5. Entretanto, o Senado norte-americano inquiriu e descobriu falcatruas a dar por um pau na actividade daquelas abençoadas agências de “rating” que andam por aí a pregar moral e desvalorizar economias de países “não cumpridores”. Parece que as agências e os bancos e as seguradoras andam todos de mãos dadas para aumentar determinados lucros, que por sinal lhe dizem respeito, directamente a eles, os interessados. Basta ler o artigo de Robert Fishman, no “New York Times”, para se perceber como funciona a marosca. Mas já se tinha percebido há muito. Isto anda tudo ligado, e não somos só nós que andamos a viver acima das possibilidades. Quem anda a delapidar a economia mundial é essa corja de especuladores que brinca com o dinheiro dos outros neste global casino virtual.

6. Agora para se conhecer o pensamento do RP, há que ler o seu “Facebook”, transformado não em “Diário do Governo”, mas em “Pensamento do Dia” da Presidência da República. Ainda há quem diga que o Presidente não fala!...

7. Reparam que bastou os banqueiros, concertados, começarem a dizer que não emprestam mais dinheiro a Portugal, para os políticos todos irem de mão beijada pedir ajuda ao FMI? Viram bem como a coisa funcionou? Hoje, o primeiro deu uma entrevista, no dia seguinte foi outro, depois mais um, finalmente nem foi necessário o restante pessoal escalado intervir, que o pedido ao FMI já estava em processamento. Claro que já se tinha compreendido há muito quem manda nos países (não é só Portugal, não fiquem a pensar que isto se destina só a nós, é geral). Os governos geram as pequenas contas caseiras. Mas o Big Brother global das multinacionais, esse está atento ao essencial. Capitalismo selvagem?, claro!
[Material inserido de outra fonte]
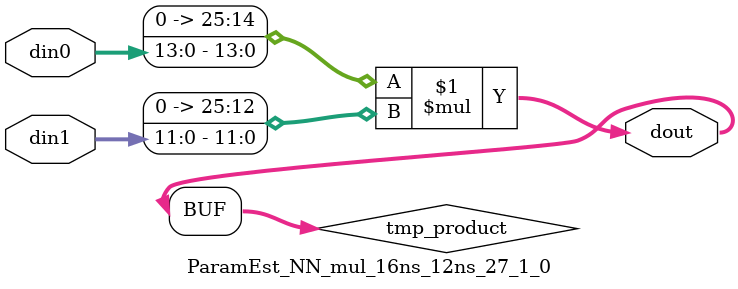
<source format=v>

`timescale 1 ns / 1 ps

  module ParamEst_NN_mul_16ns_12ns_27_1_0(din0, din1, dout);
parameter ID = 1;
parameter NUM_STAGE = 0;
parameter din0_WIDTH = 14;
parameter din1_WIDTH = 12;
parameter dout_WIDTH = 26;

input [din0_WIDTH - 1 : 0] din0; 
input [din1_WIDTH - 1 : 0] din1; 
output [dout_WIDTH - 1 : 0] dout;

wire signed [dout_WIDTH - 1 : 0] tmp_product;










assign tmp_product = $signed({1'b0, din0}) * $signed({1'b0, din1});











assign dout = tmp_product;







endmodule

</source>
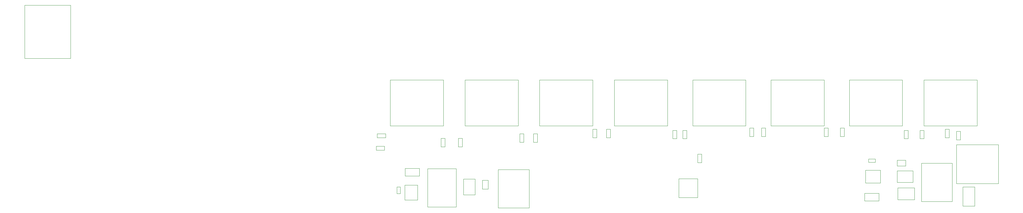
<source format=gbr>
G04 DesignSpark PCB Gerber Version 11.0 Build 5877*
G04 #@! TF.Part,Single*
G04 #@! TF.FileFunction,Other,Process Board - Bottom Documentation*
G04 #@! TF.FilePolarity,Positive*
%FSLAX35Y35*%
%MOIN*%
%ADD15C,0.00197*%
%ADD16C,0.00394*%
G04 #@! TD.AperFunction*
X0Y0D02*
D02*
D15*
X401126Y70585D02*
X391874D01*
Y74915D01*
X401126D01*
Y70585D01*
X402376Y84335D02*
X393124D01*
Y88665D01*
X402376D01*
Y84335D01*
X414689Y22917D02*
Y30083D01*
X418311D01*
Y22917D01*
X414689D01*
X423262Y15732D02*
Y32268D01*
X437238D01*
Y15732D01*
X423262D01*
X423724Y50673D02*
X439276D01*
Y42327D01*
X423724D01*
Y50673D01*
X463085Y74374D02*
Y83626D01*
X467415D01*
Y74374D01*
X463085D01*
X479748Y50077D02*
Y8350D01*
X448252D01*
Y50077D01*
X479748D01*
X481835Y74374D02*
Y83626D01*
X486165D01*
Y74374D01*
X481835D01*
X549335Y79374D02*
Y88626D01*
X553665D01*
Y79374D01*
X549335D01*
X559679Y49138D02*
Y7209D01*
X525821D01*
Y49138D01*
X559679D01*
X564335Y79374D02*
Y88626D01*
X568665D01*
Y79374D01*
X564335D01*
X629335Y84374D02*
Y93626D01*
X633665D01*
Y84374D01*
X629335D01*
X644335D02*
Y93626D01*
X648665D01*
Y84374D01*
X644335D01*
X716835Y83124D02*
Y92376D01*
X721165D01*
Y83124D01*
X716835D01*
X723665Y39335D02*
X744335D01*
Y18665D01*
X723665D01*
Y39335D01*
X732415Y92376D02*
Y83124D01*
X728085D01*
Y92376D01*
X732415D01*
X748665Y66126D02*
Y56874D01*
X744335D01*
Y66126D01*
X748665D01*
X801402Y85624D02*
Y94876D01*
X805732D01*
Y85624D01*
X801402D01*
X814335D02*
Y94876D01*
X818665D01*
Y85624D01*
X814335D01*
X883085D02*
Y94876D01*
X887415D01*
Y85624D01*
X883085D01*
X900585D02*
Y94876D01*
X904915D01*
Y85624D01*
X900585D01*
X928232Y48488D02*
X944768D01*
Y34512D01*
X928232D01*
Y48488D01*
X931667Y60811D02*
X938833D01*
Y57189D01*
X931667D01*
Y60811D01*
X943026Y14827D02*
X927474D01*
Y23173D01*
X943026D01*
Y14827D01*
X963596Y29246D02*
X981904D01*
Y16254D01*
X963596D01*
Y29246D01*
X970585Y83124D02*
Y92376D01*
X974915D01*
Y83124D01*
X970585D01*
X988085D02*
Y92376D01*
X992415D01*
Y83124D01*
X988085D01*
X1015585Y84374D02*
Y93626D01*
X1019915D01*
Y84374D01*
X1015585D01*
X1023429Y56215D02*
Y14285D01*
X989571D01*
Y56215D01*
X1023429D01*
X1028085Y81874D02*
Y91126D01*
X1032415D01*
Y81874D01*
X1028085D01*
D02*
D16*
X56953Y229384D02*
Y171116D01*
X6559D01*
Y229384D01*
X56953D01*
X465634Y97297D02*
X407366D01*
Y147691D01*
X465634D01*
Y97297D01*
X500398Y38911D02*
Y21589D01*
X487602D01*
Y38911D01*
X500398D01*
X514650Y37474D02*
Y28026D01*
X508350D01*
Y37474D01*
X514650D01*
X547524Y97297D02*
X489256D01*
Y147691D01*
X547524D01*
Y97297D01*
X629413D02*
X571146D01*
Y147691D01*
X629413D01*
Y97297D01*
X711303D02*
X653035D01*
Y147691D01*
X711303D01*
Y97297D01*
X797130D02*
X738862D01*
Y147691D01*
X797130D01*
Y97297D01*
X882957D02*
X824689D01*
Y147691D01*
X882957D01*
Y97297D01*
X962839Y47898D02*
X980161D01*
Y35102D01*
X962839D01*
Y47898D01*
X963026Y59650D02*
X972474D01*
Y53350D01*
X963026D01*
Y59650D01*
X968783Y97297D02*
X910516D01*
Y147691D01*
X968783D01*
Y97297D01*
X1027976Y33990D02*
Y76510D01*
X1074157D01*
Y33990D01*
X1027976D01*
X1035004Y9226D02*
Y30093D01*
X1047996D01*
Y9226D01*
X1035004D01*
X1050634Y97297D02*
X992366D01*
Y147691D01*
X1050634D01*
Y97297D01*
X0Y0D02*
M02*

</source>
Mas não parece haver outro, de Washington a Pequim, de Moscovo a Tripoli.

8. Nesta altura, quando se vislumbra para daqui a muito pouco que não haverá “estado social” para ninguém, e que, segundo Medina Carreira, o seu entrevistador do “Expresso”, Ricardo Costa, já só terá direito a uma “reforma simbólica”, o que nos resta? Indignarmo-nos, pois então, mas a indignação terá de ser construtiva. Pensar o que se pode fazer para alterar este estado de coisas e introduzir maior justiça neste mundo que, desde Reagan e os Bushs, mais os imperadores da China e outros quejandos, mais não faz do que precipitar-nos a todos nas mãos de uma ditadura financeira que não olha a nada a não ser o lucro, fácil e desmedido.

9. O que nos vale é que Futre foi contratado para fazer a publicidade ao “Licor Beirão”, com “soluções à Portuguesa”. Por exemplo: “À beira do precipício não daremos passos em frente” ou “Um governo com 19+1: 19 amigos e mais um para trabalhar”. Haja alento!